In describing what he will look for in a manager to replace Matt Williams, Washington Nationals GM Mike Rizzo might have been pointing out exactly what he felt went wrong with the man he hired two years ago and fired Monday.
"Leadership qualities, knowledge of the game, X's and O's are all important. Communication in the clubhouse, communication within the coaching staff, is vital," Rizzo said during a telephone conference call. "Experience is always helpful. It always adds a layer of expertise to anybody's resume. We feel that where we're at in our timetable of winning a championship, we certainly would lean toward someone that has some type of managerial experience, especially at the major league level."
Williams, of course, did not, but he had a history with Rizzo. And while Williams was voted NL Manager of the Year for his rookie season in 2014, he is now out of a job because the Nationals failed to make the playoffs after entering the season with World Series aspirations.
Rizzo delivered the news to Williams in the Nationals Park manager's office the morning after Washington finished the regular season barely above .500 at 83-79, seven games behind the New York Mets in the NL East.
"This entire season was a disappointment," Rizzo said. "It was not our best year. It wasn't Matt's best year. It wasn't my best year. As an organization, it wasn't our best year."

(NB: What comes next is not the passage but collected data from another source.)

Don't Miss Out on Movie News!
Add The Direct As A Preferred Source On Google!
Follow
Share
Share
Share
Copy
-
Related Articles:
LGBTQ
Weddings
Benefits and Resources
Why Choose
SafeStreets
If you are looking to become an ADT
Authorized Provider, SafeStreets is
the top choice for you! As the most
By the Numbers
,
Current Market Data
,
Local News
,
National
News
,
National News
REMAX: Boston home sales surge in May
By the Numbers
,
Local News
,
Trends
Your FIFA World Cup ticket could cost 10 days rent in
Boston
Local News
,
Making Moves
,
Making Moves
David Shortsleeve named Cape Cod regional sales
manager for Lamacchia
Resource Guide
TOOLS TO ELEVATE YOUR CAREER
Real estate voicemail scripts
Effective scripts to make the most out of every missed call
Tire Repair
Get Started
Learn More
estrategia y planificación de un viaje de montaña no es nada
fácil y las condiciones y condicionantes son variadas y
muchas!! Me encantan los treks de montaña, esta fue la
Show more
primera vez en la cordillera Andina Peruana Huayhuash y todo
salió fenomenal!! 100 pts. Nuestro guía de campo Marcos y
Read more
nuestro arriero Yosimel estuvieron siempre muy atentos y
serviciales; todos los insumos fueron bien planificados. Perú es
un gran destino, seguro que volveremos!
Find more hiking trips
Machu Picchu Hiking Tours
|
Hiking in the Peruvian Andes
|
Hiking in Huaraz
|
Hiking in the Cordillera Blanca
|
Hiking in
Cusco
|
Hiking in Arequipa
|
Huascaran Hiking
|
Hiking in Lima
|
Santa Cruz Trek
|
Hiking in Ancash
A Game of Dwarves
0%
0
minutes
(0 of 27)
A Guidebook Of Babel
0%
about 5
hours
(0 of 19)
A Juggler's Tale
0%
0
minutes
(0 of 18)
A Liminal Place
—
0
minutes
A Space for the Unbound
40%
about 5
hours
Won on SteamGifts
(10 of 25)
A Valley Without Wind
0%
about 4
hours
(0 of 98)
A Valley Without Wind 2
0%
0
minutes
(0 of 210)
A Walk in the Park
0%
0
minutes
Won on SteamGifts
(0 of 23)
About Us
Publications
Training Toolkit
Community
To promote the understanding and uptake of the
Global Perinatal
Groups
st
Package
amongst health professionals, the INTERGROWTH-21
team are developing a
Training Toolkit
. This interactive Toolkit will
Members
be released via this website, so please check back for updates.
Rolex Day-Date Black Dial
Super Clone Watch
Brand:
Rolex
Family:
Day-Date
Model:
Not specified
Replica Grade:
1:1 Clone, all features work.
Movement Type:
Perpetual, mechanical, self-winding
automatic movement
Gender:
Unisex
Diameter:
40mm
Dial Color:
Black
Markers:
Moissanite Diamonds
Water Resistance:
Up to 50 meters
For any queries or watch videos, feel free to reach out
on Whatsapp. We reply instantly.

In February, the Nationals exercised Williams' 2016 contract option. But he presided over a 2015 season filled with defeats, discord and a dugout dustup between NL MVP front-runner Bryce Harper and teammate Jonathan Papelbon during a game the day after the team was eliminated from playoff contention.
Williams said he had no idea of the extent of the skirmish until much later in the day. Even though he was, of course, in the dugout at the time, Williams said he hadn't been aware of exactly what happened — including that Papelbon grabbed Harper by the throat. None of his players or coaches told him about it right away, and he said he hadn't asked to know more.
"Not one single incident was the tipping point of making a decision with Matt Williams," Rizzo said.
The Nationals also said they will not renew the contracts of the seven members of Williams' staff: bench coach Randy Knorr, pitching coach Steve McCatty, hitting coach Rick Schu, third base coach Bobby Henley, first base coach Tony Tarasco, bullpen coach Matt LeCroy, and defensive coordinator Mark Weidemaier.
Knorr, a candidate for manager when Williams was hired, could be considered for that post again, Rizzo said.
"We're going to bring in a group of people with diverse backgrounds, diverse experiences and diverse skill sets. And I think that's something we did not do last time," Rizzo said. "Last time we brought in managing candidates with little or no managerial experience."
Williams' string of open-to-second-guessing bullpen choices began last year during Washington's NL Division Series loss to San Francisco. He also was unable to overcome the roster's long list of injuries, including to half of the everyday lineup for stretches: Jayson Werth, Ryan Zimmerman, Anthony Rendon and Denard Span. The ideal lineup was available for only two games all season.
"We had some things that went sideways and we had a whole bunch of injuries," Williams said Sunday, "and not much you can do about that except adjust and move on."
His departure begins an offseason of significant change for a team that won division titles in 2012 and 2014 but could not win a playoff series.
Shortstop Ian Desmond, right-handers Jordan Zimmermann and Doug Fister, and center fielder Span are expected to leave via free agency, while reliever Drew Storen could get traded after losing the closer's job to Papelbon.
"There was a lot more trials and tribulations this year," Rizzo said. "The roster that we had in the winter here and going into spring training was a roster that many, many people felt was a championship roster."